En un barrio zona de guerra la violencia se normaliza y penetra en la mentalidad colectiva de sus habitantes dentro y fuera de sus fronteras. Los titulares de los periódicos muestran tanques de guerra, militares que cubren su rostro, cuerpos desplegados en el pavimento; cada acción como una medida para alcanzar la paz. La estrategia de seguridad del gobierno expande los territorios de guerra. Piensan terminar la violencia con más violencia. Ahora, estas medidas recorren las calles, las colonias, los barrancos y los espacios públicos. Poco a poco, también se entrañan en el tejido social llegando a las escuelas y a los hogares. Pistolas y escopetas en la mesa del comedor, bajo las hamacas y sobre las repisas junto a fotografías familiares. Todo esto en hogares donde ya existen familias altamente estresadas, hiper-alertas y además marcadas por una historia de guerra en El Salvador.
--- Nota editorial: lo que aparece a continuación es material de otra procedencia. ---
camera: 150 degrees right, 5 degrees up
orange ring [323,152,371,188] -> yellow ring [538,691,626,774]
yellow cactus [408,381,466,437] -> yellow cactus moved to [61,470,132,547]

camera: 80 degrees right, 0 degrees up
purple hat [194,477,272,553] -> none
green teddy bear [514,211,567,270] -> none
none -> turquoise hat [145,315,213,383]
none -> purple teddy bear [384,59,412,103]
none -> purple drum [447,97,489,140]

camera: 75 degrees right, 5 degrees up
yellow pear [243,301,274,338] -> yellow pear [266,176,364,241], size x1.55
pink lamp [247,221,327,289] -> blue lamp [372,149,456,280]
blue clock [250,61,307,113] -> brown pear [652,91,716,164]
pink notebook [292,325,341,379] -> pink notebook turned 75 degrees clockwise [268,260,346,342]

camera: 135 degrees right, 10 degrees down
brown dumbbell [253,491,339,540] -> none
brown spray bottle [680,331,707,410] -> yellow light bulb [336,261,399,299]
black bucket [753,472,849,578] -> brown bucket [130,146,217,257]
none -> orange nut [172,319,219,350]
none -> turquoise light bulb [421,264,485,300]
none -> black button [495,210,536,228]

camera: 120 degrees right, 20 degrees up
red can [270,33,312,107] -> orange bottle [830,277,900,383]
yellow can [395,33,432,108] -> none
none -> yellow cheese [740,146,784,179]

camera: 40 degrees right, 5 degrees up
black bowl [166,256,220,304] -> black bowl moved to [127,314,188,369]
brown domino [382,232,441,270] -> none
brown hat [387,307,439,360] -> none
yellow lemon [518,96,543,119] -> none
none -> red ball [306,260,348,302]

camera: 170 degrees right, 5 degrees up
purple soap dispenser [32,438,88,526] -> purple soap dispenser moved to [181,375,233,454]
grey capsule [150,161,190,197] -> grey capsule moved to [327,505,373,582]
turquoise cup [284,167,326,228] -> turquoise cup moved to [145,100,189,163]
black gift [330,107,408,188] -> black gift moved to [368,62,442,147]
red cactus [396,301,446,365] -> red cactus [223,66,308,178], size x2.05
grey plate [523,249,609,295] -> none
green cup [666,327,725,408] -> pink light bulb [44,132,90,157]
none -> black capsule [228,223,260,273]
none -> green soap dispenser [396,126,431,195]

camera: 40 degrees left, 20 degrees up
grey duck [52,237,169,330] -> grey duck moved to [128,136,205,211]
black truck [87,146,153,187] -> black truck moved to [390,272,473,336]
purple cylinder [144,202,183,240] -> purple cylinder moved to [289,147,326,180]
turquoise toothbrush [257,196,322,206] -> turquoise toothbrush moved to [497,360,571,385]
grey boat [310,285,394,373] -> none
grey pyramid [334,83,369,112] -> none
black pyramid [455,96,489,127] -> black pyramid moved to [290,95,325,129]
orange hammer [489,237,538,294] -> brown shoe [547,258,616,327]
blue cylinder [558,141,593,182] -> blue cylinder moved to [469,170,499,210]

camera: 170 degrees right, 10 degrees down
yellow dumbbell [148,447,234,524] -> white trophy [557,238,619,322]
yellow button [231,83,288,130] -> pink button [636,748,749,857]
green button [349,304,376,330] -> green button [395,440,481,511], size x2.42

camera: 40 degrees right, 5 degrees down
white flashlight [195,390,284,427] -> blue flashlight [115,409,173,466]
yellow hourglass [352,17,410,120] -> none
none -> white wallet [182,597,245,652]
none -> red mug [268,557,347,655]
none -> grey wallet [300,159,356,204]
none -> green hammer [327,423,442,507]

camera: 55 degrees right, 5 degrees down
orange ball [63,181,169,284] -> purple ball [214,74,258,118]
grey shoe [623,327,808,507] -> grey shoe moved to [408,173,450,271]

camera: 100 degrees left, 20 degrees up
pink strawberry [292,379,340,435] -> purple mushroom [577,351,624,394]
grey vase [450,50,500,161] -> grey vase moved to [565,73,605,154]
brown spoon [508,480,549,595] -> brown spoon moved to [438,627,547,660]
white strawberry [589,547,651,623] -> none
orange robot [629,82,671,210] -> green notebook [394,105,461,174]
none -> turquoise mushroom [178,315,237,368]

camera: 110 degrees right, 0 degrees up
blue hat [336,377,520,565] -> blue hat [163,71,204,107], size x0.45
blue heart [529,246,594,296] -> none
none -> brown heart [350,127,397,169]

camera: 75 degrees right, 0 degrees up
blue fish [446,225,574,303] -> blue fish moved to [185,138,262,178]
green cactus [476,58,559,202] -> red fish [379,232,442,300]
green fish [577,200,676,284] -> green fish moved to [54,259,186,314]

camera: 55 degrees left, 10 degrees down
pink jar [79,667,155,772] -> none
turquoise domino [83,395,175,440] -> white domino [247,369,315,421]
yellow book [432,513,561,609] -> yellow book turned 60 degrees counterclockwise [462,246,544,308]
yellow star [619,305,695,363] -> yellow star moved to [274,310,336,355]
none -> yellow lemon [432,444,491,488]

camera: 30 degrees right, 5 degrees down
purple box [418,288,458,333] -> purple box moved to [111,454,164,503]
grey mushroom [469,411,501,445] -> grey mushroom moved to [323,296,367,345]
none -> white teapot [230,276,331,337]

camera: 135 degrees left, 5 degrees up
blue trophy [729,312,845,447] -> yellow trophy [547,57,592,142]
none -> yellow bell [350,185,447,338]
Nuestros asesinos diarios no nacieron asesinos; las experiencias impuestas por sus alrededores en su niñez y adolescencia forjaron sus patrones de comportamiento para “tomar la decisión” de convertirse en uno. Sus cerebros se desarrollaron en respuesta a estos patrones violentos naturalizados en sus barrios o colonias. Heredan patrones de vida, conductas y formas de ser socialmente que nos llevan a perpetuar ciclos de violencia y desigualdad. En estos contextos particulares la mentalidad de zona de guerra no es una simple alternativa a la que un individuo puede optar o rechazar, sino que es un mecanismo necesario para sobrevivir. Es la ley. En El Salvador, la tasa de homicidios, y de asesinos, es reflejo de las dinámicas que producen los barrios zonas de guerra.
Los muertos no desaparecerán con la pena de muerte. Juzgar a menores de edad como si fueran adultos tampoco cambiará las condiciones que forjaron sus mentalidades. Aunque los asesinos son responsables de la sangre derramada, el país, la sociedad, el Estado, las élites son responsables de las condiciones en las que crecieron y por lo tanto también de su transformación ahora. Si seguimos respondiendo a necesidades psicológicas, emocionales, sociales y cognitivas con estrategias militares de choque, haremos de El Salvador una zona de guerra perpetua, generando siempre más asesinos.
*Anne Ruelle trabaja como Asociada de Programas en ConTextos, una organización no gubernamental que realiza el programa transformador de escritura Soy Autor: Escritura para la paz en centros penales con jóvenes en conflicto con la ley. Es licenciada en estudios globales y español. Fue voluntaria del Cuerpo de Paz de 2013 a 2015 en Carolina, San Miguel.